Heather Skelton, of Oakhurst, was 18-weeks pregnant when she felt a lump in her breast during a self-screening. She saw her doctor, who sent her in for a mammogram.
"I was diagnosed on the 27th of February of 2020. So right before the pandemic hit," Skelton recalled. "I was told that my cancer diagnosis, they caught it really early."
Skelton said she was grateful for that. However, she couldn't help but think of the financial toll she might be facing.
"I started kind of worrying about the cost of everything with having a baby on the way, and then having to do all of the other tests and all of the treatments," she said.
Fortunately, Skelton's insurance was able to pay for most of the tests and treatments, but she knows many women and men whose insurance would still require them to pay high out-of-pocket costs.

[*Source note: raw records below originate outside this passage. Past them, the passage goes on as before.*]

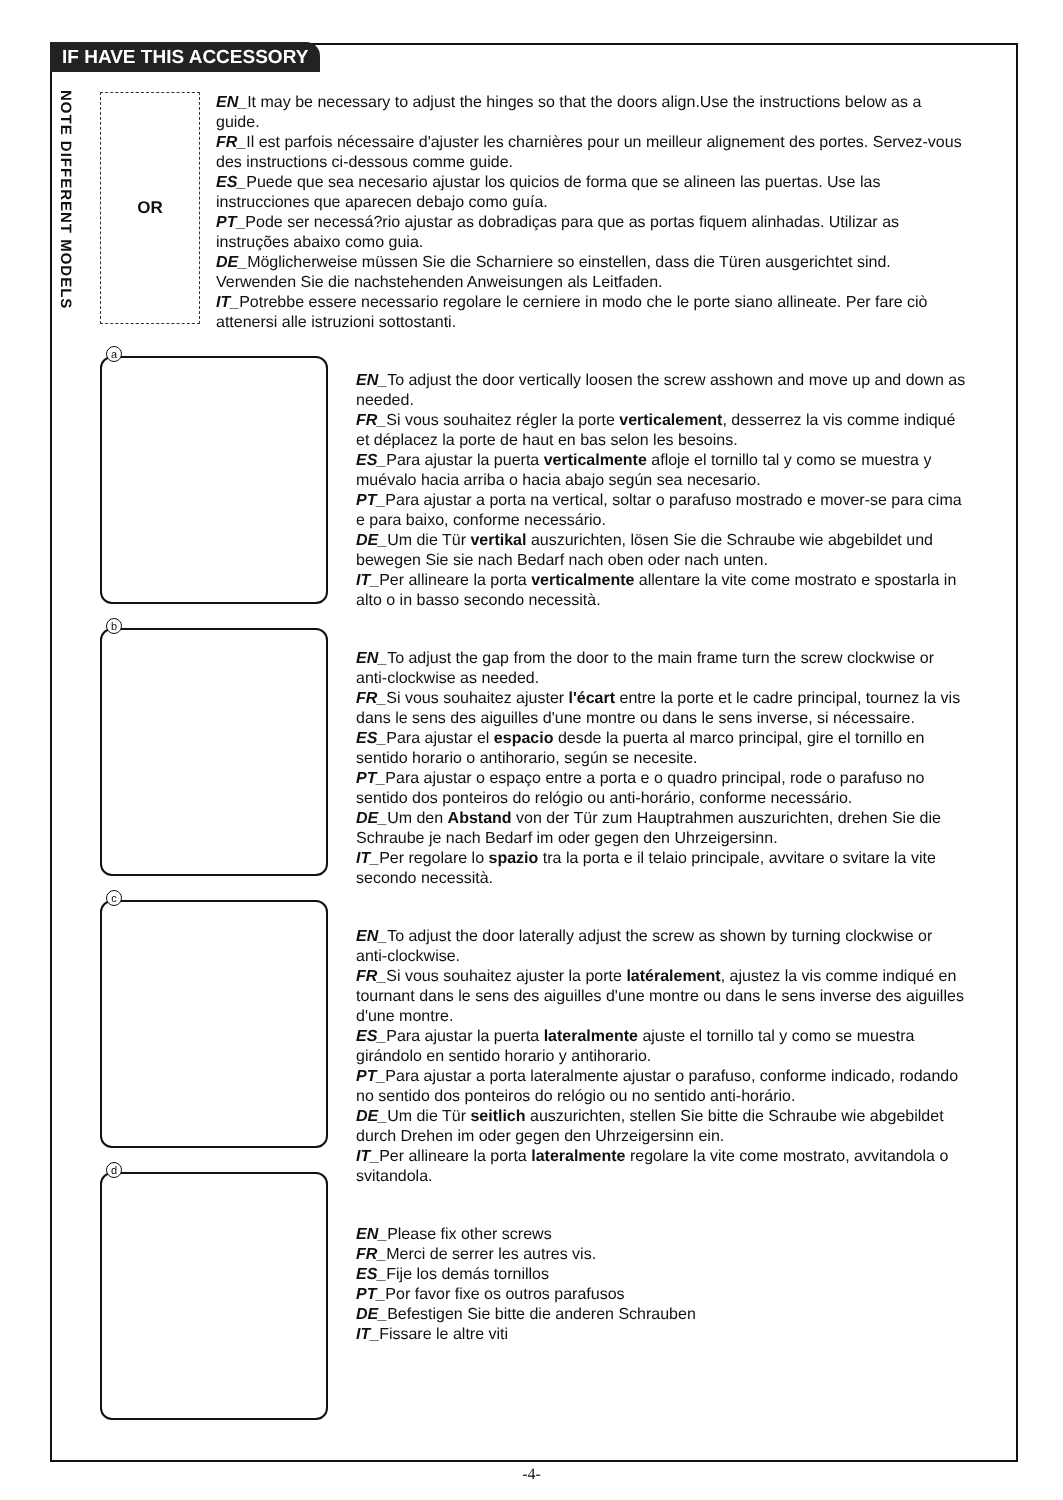IF HAVE THIS ACCESSORY
NOTE DIFFERENT MODELS
OR
EN_It may be necessary to adjust the hinges so that the doors align.Use the instructions below as a guide.
FR_Il est parfois nécessaire d'ajuster les charnières pour un meilleur alignement des portes. Servez-vous des instructions ci-dessous comme guide.
ES_Puede que sea necesario ajustar los quicios de forma que se alineen las puertas. Use las instrucciones que aparecen debajo como guía.
PT_Pode ser necessá?rio ajustar as dobradiças para que as portas fiquem alinhadas. Utilizar as instruções abaixo como guia.
DE_Möglicherweise müssen Sie die Scharniere so einstellen, dass die Türen ausgerichtet sind. Verwenden Sie die nachstehenden Anweisungen als Leitfaden.
IT_Potrebbe essere necessario regolare le cerniere in modo che le porte siano allineate. Per fare ciò attenersi alle istruzioni sottostanti.
a
b
c
d
EN_To adjust the door vertically loosen the screw asshown and move up and down as needed.
FR_Si vous souhaitez régler la porte verticalement, desserrez la vis comme indiqué et déplacez la porte de haut en bas selon les besoins.
ES_Para ajustar la puerta verticalmente afloje el tornillo tal y como se muestra y muévalo hacia arriba o hacia abajo según sea necesario.
PT_Para ajustar a porta na vertical, soltar o parafuso mostrado e mover-se para cima e para baixo, conforme necessário.
DE_Um die Tür vertikal auszurichten, lösen Sie die Schraube wie abgebildet und bewegen Sie sie nach Bedarf nach oben oder nach unten.
IT_Per allineare la porta verticalmente allentare la vite come mostrato e spostarla in alto o in basso secondo necessità.
EN_To adjust the gap from the door to the main frame turn the screw clockwise or anti-clockwise as needed.
FR_Si vous souhaitez ajuster l'écart entre la porte et le cadre principal, tournez la vis dans le sens des aiguilles d'une montre ou dans le sens inverse, si nécessaire.
ES_Para ajustar el espacio desde la puerta al marco principal, gire el tornillo en sentido horario o antihorario, según se necesite.
PT_Para ajustar o espaço entre a porta e o quadro principal, rode o parafuso no sentido dos ponteiros do relógio ou anti-horário, conforme necessário.
DE_Um den Abstand von der Tür zum Hauptrahmen auszurichten, drehen Sie die Schraube je nach Bedarf im oder gegen den Uhrzeigersinn.
IT_Per regolare lo spazio tra la porta e il telaio principale, avvitare o svitare la vite secondo necessità.
EN_To adjust the door laterally adjust the screw as shown by turning clockwise or anti-clockwise.
FR_Si vous souhaitez ajuster la porte latéralement, ajustez la vis comme indiqué en tournant dans le sens des aiguilles d'une montre ou dans le sens inverse des aiguilles d'une montre.
ES_Para ajustar la puerta lateralmente ajuste el tornillo tal y como se muestra girándolo en sentido horario y antihorario.
PT_Para ajustar a porta lateralmente ajustar o parafuso, conforme indicado, rodando no sentido dos ponteiros do relógio ou no sentido anti-horário.
DE_Um die Tür seitlich auszurichten, stellen Sie bitte die Schraube wie abgebildet durch Drehen im oder gegen den Uhrzeigersinn ein.
IT_Per allineare la porta lateralmente regolare la vite come mostrato, avvitandola o svitandola.
EN_Please fix other screws
FR_Merci de serrer les autres vis.
ES_Fije los demás tornillos
PT_Por favor fixe os outros parafusos
DE_Befestigen Sie bitte die anderen Schrauben
IT_Fissare le altre viti
-4-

A study done by Susan G. Komen shows costs range from $265 for a diagnostic mammogram to $3,000 for a breast MRI. The proposed bill wants to get rid of those costs, so patients have access to the necessary care.
Assemblywoman Laura Friedman, also a breast cancer survivor, introduced Assembly Bill 2024.

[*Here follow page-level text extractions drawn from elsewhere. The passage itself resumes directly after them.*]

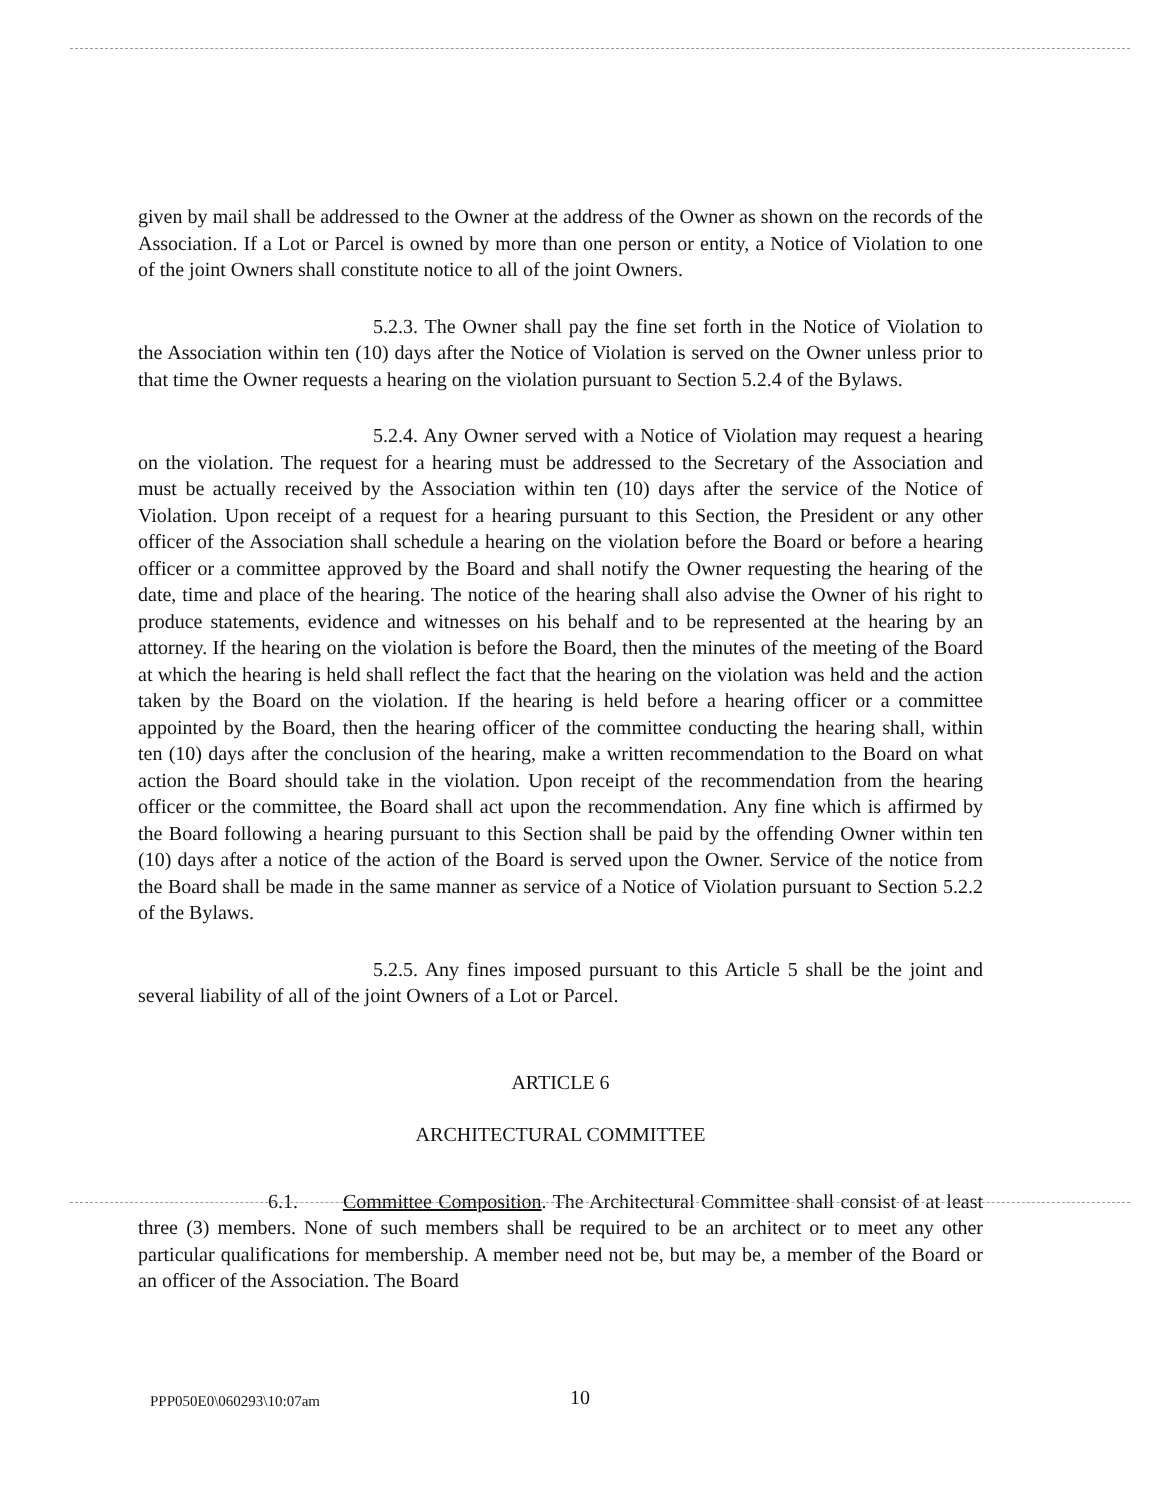given by mail shall be addressed to the Owner at the address of the Owner as shown on the records of the Association. If a Lot or Parcel is owned by more than one person or entity, a Notice of Violation to one of the joint Owners shall constitute notice to all of the joint Owners.
5.2.3. The Owner shall pay the fine set forth in the Notice of Violation to the Association within ten (10) days after the Notice of Violation is served on the Owner unless prior to that time the Owner requests a hearing on the violation pursuant to Section 5.2.4 of the Bylaws.
5.2.4. Any Owner served with a Notice of Violation may request a hearing on the violation. The request for a hearing must be addressed to the Secretary of the Association and must be actually received by the Association within ten (10) days after the service of the Notice of Violation. Upon receipt of a request for a hearing pursuant to this Section, the President or any other officer of the Association shall schedule a hearing on the violation before the Board or before a hearing officer or a committee approved by the Board and shall notify the Owner requesting the hearing of the date, time and place of the hearing. The notice of the hearing shall also advise the Owner of his right to produce statements, evidence and witnesses on his behalf and to be represented at the hearing by an attorney. If the hearing on the violation is before the Board, then the minutes of the meeting of the Board at which the hearing is held shall reflect the fact that the hearing on the violation was held and the action taken by the Board on the violation. If the hearing is held before a hearing officer or a committee appointed by the Board, then the hearing officer of the committee conducting the hearing shall, within ten (10) days after the conclusion of the hearing, make a written recommendation to the Board on what action the Board should take in the violation. Upon receipt of the recommendation from the hearing officer or the committee, the Board shall act upon the recommendation. Any fine which is affirmed by the Board following a hearing pursuant to this Section shall be paid by the offending Owner within ten (10) days after a notice of the action of the Board is served upon the Owner. Service of the notice from the Board shall be made in the same manner as service of a Notice of Violation pursuant to Section 5.2.2 of the Bylaws.
5.2.5. Any fines imposed pursuant to this Article 5 shall be the joint and several liability of all of the joint Owners of a Lot or Parcel.
ARTICLE 6
ARCHITECTURAL COMMITTEE
6.1. Committee Composition. The Architectural Committee shall consist of at least three (3) members. None of such members shall be required to be an architect or to meet any other particular qualifications for membership. A member need not be, but may be, a member of the Board or an officer of the Association. The Board
PPP050E0\060293\10:07am 10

It would "require a health care service plan contract...to provide coverage for medically necessary diagnostic or supplemental breast examinations...without a referral by specified professionals."

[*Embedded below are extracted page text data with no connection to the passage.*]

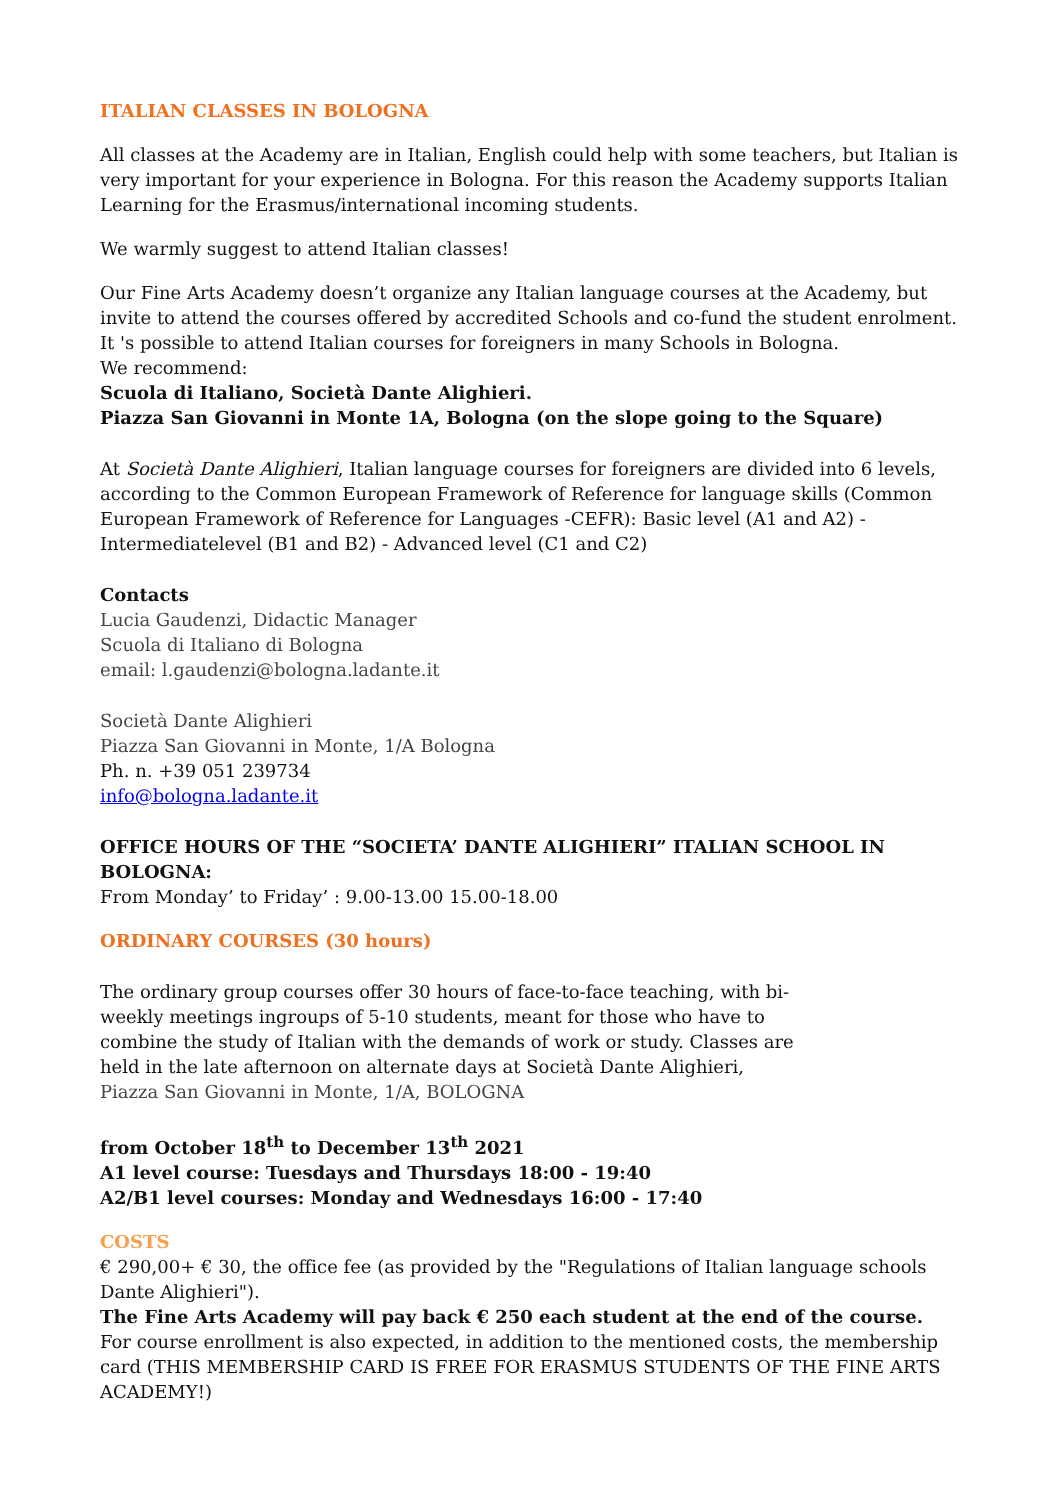ITALIAN CLASSES IN BOLOGNA
All classes at the Academy are in Italian, English could help with some teachers, but Italian is very important for your experience in Bologna. For this reason the Academy supports Italian Learning for the Erasmus/international incoming students.
We warmly suggest to attend Italian classes!
Our Fine Arts Academy doesn’t organize any Italian language courses at the Academy, but invite to attend the courses offered by accredited Schools and co-fund the student enrolment. It 's possible to attend Italian courses for foreigners in many Schools in Bologna.
We recommend:
Scuola di Italiano, Società Dante Alighieri.
Piazza San Giovanni in Monte 1A, Bologna (on the slope going to the Square)
At Società Dante Alighieri, Italian language courses for foreigners are divided into 6 levels, according to the Common European Framework of Reference for language skills (Common European Framework of Reference for Languages -CEFR): Basic level (A1 and A2) - Intermediatelevel (B1 and B2) - Advanced level (C1 and C2)
Contacts
Lucia Gaudenzi, Didactic Manager
Scuola di Italiano di Bologna
email: l.gaudenzi@bologna.ladante.it
Società Dante Alighieri
Piazza San Giovanni in Monte, 1/A Bologna
Ph. n. +39 051 239734
info@bologna.ladante.it
OFFICE HOURS OF THE “SOCIETA’ DANTE ALIGHIERI” ITALIAN SCHOOL IN BOLOGNA:
From Monday’ to Friday’ : 9.00-13.00 15.00-18.00
ORDINARY COURSES (30 hours)
The ordinary group courses offer 30 hours of face-to-face teaching, with bi-weekly meetings ingroups of 5-10 students, meant for those who have to combine the study of Italian with the demands of work or study. Classes are held in the late afternoon on alternate days at Società Dante Alighieri, Piazza San Giovanni in Monte, 1/A, BOLOGNA
from October 18<sup>th</sup> to December 13<sup>th</sup> 2021
A1 level course: Tuesdays and Thursdays 18:00 - 19:40
A2/B1 level courses: Monday and Wednesdays 16:00 - 17:40
COSTS
€ 290,00+ € 30, the office fee (as provided by the "Regulations of Italian language schools Dante Alighieri").
The Fine Arts Academy will pay back € 250 each student at the end of the course.
For course enrollment is also expected, in addition to the mentioned costs, the membership card (THIS MEMBERSHIP CARD IS FREE FOR ERASMUS STUDENTS OF THE FINE ARTS ACADEMY!)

According to Friedman, Californians shouldn't worry about the cost of a screening, if their doctor sees something suspicious and wants an extra one done.
"You absolutely need to know what you're dealing with," Friedman said. "Putting that off for weeks, months, years...puts your own life at risk."
AB 2024 is waiting for its first hearing in the legislature, and Action News did not find any vocal opposition to it at this point.
Friedman and Skelton are hopeful there will be support for the bill, which they said, will save lives.